##### DATA EXTRACT #####

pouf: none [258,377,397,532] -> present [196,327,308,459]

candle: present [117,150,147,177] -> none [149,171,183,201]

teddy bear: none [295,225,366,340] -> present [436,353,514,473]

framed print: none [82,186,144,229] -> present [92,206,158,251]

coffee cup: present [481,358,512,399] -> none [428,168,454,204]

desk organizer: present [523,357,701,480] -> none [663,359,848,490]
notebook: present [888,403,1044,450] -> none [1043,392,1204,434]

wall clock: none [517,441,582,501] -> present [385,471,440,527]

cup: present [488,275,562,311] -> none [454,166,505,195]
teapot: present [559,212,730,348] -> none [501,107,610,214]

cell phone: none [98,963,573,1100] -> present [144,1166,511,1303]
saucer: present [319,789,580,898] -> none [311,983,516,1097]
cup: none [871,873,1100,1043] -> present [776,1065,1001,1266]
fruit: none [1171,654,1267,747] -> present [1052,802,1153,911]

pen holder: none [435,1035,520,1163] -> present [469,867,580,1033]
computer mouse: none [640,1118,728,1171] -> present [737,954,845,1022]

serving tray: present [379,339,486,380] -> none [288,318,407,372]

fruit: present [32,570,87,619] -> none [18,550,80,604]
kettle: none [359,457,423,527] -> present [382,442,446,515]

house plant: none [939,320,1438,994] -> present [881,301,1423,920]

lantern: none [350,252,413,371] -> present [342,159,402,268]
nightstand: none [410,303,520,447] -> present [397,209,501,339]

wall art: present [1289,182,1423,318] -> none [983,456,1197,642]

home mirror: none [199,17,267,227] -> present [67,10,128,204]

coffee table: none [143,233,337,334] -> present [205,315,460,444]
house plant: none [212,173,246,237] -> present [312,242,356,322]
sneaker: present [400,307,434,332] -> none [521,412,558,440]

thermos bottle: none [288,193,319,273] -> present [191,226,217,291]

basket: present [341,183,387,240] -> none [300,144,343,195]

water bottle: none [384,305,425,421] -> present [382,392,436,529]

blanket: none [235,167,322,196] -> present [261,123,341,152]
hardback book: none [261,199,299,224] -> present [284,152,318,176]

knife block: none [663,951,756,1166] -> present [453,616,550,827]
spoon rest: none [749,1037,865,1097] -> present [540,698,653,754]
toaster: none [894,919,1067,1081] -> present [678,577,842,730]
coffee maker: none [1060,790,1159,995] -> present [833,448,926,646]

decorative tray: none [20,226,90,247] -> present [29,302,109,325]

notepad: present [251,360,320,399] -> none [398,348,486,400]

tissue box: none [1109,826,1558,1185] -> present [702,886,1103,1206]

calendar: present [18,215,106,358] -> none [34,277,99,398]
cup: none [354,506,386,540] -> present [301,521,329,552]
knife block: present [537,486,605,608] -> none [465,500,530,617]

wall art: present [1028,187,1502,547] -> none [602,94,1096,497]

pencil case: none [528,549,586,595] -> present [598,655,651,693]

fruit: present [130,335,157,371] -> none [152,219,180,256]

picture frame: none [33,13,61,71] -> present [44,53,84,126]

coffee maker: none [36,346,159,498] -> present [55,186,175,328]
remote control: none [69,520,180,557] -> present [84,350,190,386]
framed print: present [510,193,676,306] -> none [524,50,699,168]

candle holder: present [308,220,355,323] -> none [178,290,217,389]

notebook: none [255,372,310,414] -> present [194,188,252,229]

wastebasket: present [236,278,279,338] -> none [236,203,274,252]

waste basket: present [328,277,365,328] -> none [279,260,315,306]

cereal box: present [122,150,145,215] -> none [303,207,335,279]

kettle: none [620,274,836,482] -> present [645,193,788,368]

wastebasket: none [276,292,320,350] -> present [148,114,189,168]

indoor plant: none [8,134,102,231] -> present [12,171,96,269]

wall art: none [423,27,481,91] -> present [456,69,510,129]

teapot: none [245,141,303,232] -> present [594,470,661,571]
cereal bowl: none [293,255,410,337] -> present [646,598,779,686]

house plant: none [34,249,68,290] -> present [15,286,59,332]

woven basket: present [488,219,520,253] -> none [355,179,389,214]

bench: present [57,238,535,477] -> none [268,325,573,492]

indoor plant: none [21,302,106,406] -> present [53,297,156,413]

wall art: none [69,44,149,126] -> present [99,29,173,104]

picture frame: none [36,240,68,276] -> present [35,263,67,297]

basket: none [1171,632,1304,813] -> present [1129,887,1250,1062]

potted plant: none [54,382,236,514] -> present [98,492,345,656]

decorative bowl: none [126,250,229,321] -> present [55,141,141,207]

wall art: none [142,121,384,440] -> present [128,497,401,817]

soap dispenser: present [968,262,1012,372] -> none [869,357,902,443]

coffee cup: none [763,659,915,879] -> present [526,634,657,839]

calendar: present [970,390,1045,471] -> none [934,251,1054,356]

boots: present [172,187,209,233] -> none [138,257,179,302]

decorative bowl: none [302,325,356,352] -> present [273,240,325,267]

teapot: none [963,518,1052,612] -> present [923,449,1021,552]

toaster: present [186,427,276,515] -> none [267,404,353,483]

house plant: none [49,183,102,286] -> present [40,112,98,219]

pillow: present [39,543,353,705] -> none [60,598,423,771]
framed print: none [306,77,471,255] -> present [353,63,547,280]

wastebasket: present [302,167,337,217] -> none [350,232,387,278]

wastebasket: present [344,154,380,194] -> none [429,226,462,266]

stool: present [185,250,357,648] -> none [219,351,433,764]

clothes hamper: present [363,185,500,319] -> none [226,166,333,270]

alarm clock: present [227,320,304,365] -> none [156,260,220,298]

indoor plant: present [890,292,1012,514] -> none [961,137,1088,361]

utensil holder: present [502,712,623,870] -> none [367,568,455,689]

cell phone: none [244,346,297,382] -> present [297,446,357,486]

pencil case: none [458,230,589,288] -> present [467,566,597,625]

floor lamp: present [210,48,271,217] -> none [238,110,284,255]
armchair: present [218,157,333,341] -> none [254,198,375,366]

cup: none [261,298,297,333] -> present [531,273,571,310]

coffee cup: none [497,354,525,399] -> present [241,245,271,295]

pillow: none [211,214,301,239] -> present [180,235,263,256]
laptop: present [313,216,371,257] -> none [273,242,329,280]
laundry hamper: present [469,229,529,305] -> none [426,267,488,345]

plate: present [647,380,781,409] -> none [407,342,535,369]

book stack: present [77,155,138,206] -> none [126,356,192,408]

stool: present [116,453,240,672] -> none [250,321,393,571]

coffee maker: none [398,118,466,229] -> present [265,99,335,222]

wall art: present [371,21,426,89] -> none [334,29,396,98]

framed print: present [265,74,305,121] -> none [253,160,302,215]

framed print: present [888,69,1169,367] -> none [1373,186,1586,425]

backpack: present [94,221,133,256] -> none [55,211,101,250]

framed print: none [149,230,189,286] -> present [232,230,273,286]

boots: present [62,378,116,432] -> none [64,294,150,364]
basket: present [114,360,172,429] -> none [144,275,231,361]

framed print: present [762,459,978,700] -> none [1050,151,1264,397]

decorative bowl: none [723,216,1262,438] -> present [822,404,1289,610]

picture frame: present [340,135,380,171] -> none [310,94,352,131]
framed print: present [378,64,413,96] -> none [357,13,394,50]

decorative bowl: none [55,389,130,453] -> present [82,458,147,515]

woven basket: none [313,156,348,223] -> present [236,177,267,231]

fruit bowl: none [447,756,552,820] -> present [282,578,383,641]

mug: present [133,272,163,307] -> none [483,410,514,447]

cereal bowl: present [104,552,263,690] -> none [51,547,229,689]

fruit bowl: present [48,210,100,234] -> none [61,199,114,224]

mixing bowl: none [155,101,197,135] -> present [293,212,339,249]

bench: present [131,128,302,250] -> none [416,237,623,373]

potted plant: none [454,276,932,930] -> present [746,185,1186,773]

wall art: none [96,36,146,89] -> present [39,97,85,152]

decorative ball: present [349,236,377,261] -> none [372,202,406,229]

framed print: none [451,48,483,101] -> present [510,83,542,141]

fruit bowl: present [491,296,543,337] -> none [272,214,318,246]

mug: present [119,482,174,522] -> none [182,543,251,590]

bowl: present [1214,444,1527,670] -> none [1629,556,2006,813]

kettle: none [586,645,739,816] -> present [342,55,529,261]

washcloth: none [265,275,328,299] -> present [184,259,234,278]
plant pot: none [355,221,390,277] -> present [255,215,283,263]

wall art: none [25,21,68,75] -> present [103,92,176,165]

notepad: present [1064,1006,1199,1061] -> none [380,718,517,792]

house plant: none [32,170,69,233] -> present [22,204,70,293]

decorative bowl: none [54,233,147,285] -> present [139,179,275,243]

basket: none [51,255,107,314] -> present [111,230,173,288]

#####

Where the string "house" shows up in the listing above, copy the line that holds it.

house plant: none [939,320,1438,994] -> present [881,301,1423,920]
house plant: none [212,173,246,237] -> present [312,242,356,322]
house plant: none [34,249,68,290] -> present [15,286,59,332]
house plant: none [49,183,102,286] -> present [40,112,98,219]
house plant: none [32,170,69,233] -> present [22,204,70,293]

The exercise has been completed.